Killer heat waves here to stay,
global warming researchers say


From the AP via the Houston Chronicle:

In Fresno, Calif., the morgue is full of victims from a California heat wave. A combination of heat and power outages killed a dozen people in Missouri. And in parts of Europe, temperatures are hotter than in 2003 when a heat wave killed 35,000.

Get used to it.

•For the next week, much of the nation should expect more "extreme heat," the National Weather Service predicts.

•In the month of August, most of the United States will see "above normal temperatures," forecasters say.

•For the long term, the world will see more and worse killer heat waves because of global warming, scientists say.

Click here for the rest.

Nearly twenty years ago, I remember spending my first or second summer back home from college. It was glorious. We partied every night it seemed, reveling in the absurd situations we aggressively created--we were young Situationists and didn't even know it.
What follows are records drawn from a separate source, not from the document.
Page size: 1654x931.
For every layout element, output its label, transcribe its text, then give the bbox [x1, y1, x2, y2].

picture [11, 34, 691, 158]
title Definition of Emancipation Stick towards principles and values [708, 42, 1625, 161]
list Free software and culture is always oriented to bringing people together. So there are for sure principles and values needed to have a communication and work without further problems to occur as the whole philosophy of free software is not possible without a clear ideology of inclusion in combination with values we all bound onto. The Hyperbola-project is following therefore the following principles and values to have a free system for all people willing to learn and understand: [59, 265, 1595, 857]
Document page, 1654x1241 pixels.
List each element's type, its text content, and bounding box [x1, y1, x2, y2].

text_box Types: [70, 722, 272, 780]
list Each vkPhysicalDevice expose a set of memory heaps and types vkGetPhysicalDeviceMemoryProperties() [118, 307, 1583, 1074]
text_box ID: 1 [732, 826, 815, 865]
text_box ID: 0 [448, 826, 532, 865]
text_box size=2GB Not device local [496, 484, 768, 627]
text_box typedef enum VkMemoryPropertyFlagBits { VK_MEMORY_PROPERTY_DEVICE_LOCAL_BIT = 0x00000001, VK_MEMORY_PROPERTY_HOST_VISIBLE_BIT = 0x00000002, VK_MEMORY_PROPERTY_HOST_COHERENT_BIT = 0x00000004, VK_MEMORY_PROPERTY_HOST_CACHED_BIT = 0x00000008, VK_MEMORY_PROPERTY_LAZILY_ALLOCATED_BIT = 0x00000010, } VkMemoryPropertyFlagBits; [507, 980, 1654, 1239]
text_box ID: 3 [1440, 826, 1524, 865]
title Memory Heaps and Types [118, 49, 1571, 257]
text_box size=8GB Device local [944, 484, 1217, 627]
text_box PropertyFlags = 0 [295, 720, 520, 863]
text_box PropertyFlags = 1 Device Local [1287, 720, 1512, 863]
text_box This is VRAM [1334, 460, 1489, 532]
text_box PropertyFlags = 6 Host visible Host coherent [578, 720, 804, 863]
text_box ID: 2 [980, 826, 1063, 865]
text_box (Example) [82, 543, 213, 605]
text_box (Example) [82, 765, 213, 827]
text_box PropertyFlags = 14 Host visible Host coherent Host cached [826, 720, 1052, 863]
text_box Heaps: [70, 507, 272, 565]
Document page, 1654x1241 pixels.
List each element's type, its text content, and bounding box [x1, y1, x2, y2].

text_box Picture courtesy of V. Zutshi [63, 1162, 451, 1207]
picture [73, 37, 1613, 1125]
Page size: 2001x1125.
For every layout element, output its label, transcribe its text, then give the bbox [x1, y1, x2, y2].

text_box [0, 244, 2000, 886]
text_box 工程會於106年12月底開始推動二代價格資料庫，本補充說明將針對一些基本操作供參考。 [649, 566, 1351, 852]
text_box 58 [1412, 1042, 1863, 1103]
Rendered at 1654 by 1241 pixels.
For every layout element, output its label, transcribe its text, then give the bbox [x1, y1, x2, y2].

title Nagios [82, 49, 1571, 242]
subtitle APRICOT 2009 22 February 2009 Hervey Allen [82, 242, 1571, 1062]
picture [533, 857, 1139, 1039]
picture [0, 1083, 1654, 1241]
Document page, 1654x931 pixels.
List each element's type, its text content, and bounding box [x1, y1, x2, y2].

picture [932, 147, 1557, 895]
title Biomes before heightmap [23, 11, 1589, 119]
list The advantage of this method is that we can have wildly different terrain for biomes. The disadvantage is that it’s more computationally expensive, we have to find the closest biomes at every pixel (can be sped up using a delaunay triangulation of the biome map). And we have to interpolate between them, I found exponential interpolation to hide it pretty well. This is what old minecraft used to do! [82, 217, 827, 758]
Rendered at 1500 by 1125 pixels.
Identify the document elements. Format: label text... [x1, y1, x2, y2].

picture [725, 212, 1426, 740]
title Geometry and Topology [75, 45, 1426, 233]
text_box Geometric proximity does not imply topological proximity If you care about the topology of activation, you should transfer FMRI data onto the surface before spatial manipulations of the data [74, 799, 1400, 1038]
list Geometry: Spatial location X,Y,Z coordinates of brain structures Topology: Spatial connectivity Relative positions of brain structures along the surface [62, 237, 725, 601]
But that's neither here nor there: that part of my life was when I first remember speculating with friends that the unusual weather we were then experiencing, strange storms, and prolonged periods of really hot weather that we had never known before, even in Texas, was a manifestation of global warming. I recall entertaining the notion, but asserting that we couldn't really be sure; in the grand scheme of things, the weather has always been weird, if you wait long enough. Back then, the effects of global warming was something that would happen at some point in the future.

Well, it's the future right now. Speculation about weird weather is a game that all of us are playing. And it's pretty easy to win if you simply always bet on global warming.

Heh. "The future's so bright, I gotta wear shades."